Die Vollbremsung stellt die größte Belastung der Ladungssicherung nach vorn dar. Der neuere Stand der Entwicklung von LKW-Reifen lässt zusammen mit modernen Bremsanlagen und Asphaltstraßen Bremsverzögerungen zu, die durchaus an 0,8 g heranreichen (1). Dabei spielen weitere Faktoren eine Rolle, wie z.B. die Verteilung der Achslasten.

Die Ladefläche eines Lastkraftwagen oder eines Sattelaufliegers ist nicht starr, sondern elastisch mit der Bremsfläche der Reifen verbunden, so dass die Trägheitskraft der Ladung nicht unmittelbar aus der Bremsverzögerung folgt, sondern zunächst ein Ankippen der Ladefläche nach vorn auslöst. Dieser sogenannte Nickwinkel ist im Verlauf der Vollbremsung nicht stationär, sondern wird von Nickschwingungen überlagert. Die Amplitude der Nickschwingungen hängt sehr stark von der Schwellzeit ab, also von der Dauer des Anstiegs der Bremskraft bis zu ihrem vollen Wert.

Während einer Vollbremsung wirken im Koordinatensystem der Ladefläche folgende Kräfte auf die Ladung nach vorn (parallel zur Ladefläche):

  • Trägheitskraftkomponente aus dem Bremsvorgang,
  • Hangabtrieb infolge geodätischer Ladeflächenneigung (Nickwinkel und Straßengefälle),
  • Trägheitskraft infolge Tangentialbeschleunigung aus überlagerter Nickschwingung.

Die von der Ladung auf die Ladefläche wirkende Normalkraft wird dabei in der Regel aus zwei Ursachen verringert, nämlich durch die infolge der Ladeflächenneigung

  • nach oben gerichtete Vertikalkomponente der Trägheitskraft,
  • verringerte Normalkomponente der Gewichtskraft.

Die nach oben gerichtete Vertikalkomponente der Trägheitskraft sowie die verringerte Normalkraft infolge geodätischer Ladeflächenneigung verringern sowohl die Reibung zur Ladefläche als auch das Standmoment einer Ladungseinheit.

▸ Ihre Aufgaben:
1. Erklären Sie anhand des Auszugs zur Vollbremsung in ein bis drei Sätzen, warum die Trägheitskraft der Ladung nicht unmittelbar aus der Bremsverzögerung folgt.
2. Führen Sie den Auszug zur Vollbremsung im Anschluss an seinen letzten Satz weiter.

▸ Datenauflistung:
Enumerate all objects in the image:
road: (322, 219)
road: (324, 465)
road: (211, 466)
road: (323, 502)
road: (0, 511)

* * *

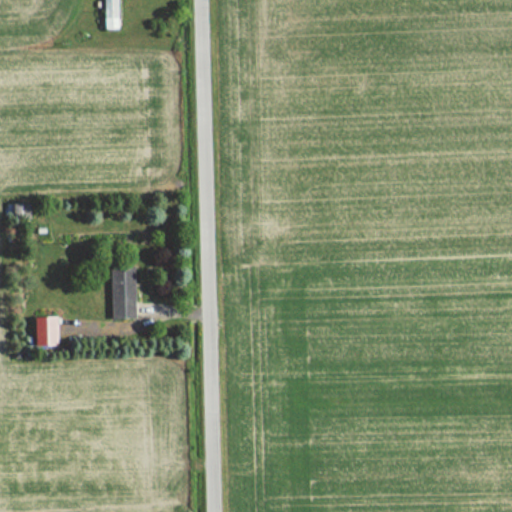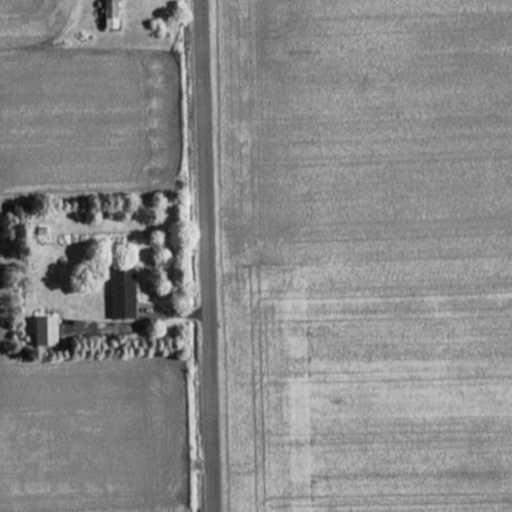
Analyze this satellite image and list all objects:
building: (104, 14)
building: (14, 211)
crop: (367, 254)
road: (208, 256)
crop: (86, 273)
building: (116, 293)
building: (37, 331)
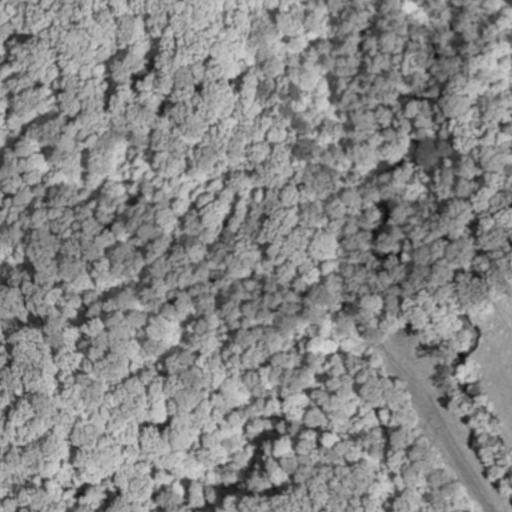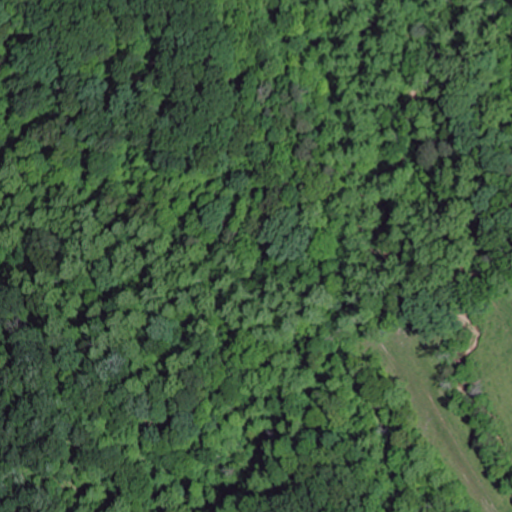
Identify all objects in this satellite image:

▸ Ergebnisse der Übung:
1. Die Ladefläche eines Lastkraftwagens oder Sattelaufliegers ist nicht starr, sondern elastisch mit der Bremsfläche der Reifen verbunden. Deshalb löst die Bremsverzögerung zunächst ein Ankippen der Ladefläche nach vorn aus, den sogenannten Nickwinkel.

2.
Bild 1: Scharfes Bremsen auf abschüssiger Straße

Bild 2: Vollbremsung auf ebener Straße aus 90 km/h mit 0,8 g Bremsverzögerung
und 0,3 s Schwellzeit; Bremsweg = 42,9 m

Bild 2 zeigt die numerische Lösung der Bewegungsgleichungen über einen Zeitraum von 6 Sekunden. Die auf die Ladung wirkenden Kräfte sind in Einheiten von g umgerechnet dargestellt worden. Das Fahrzeug steht nach ca. 3,3 Sekunden.

Der LKW ist so beladen, dass sich bei 0,8 g Verzögerung ein stationärer Nickwinkel von 4° ergibt. Der maximale Nickwinkel nach 0,9 Sekunden beträgt 5,5° auf Grund der überlagerten Nickschwingung. Diese ist stark gedämpft und klingt bis zum Stillstand des Fahrzeugs weitgehend ab, erhält aber durch den bekannten Ruck am Ende des Bremsvorgangs nochmals eine Anregung.

Die maximale Längskraft auf die Ladung bei 0,9 Sekunden entspricht 0,98 g. Dort ist gleichzeitig die Normalkraft auf 0,92 g zurück gefallen.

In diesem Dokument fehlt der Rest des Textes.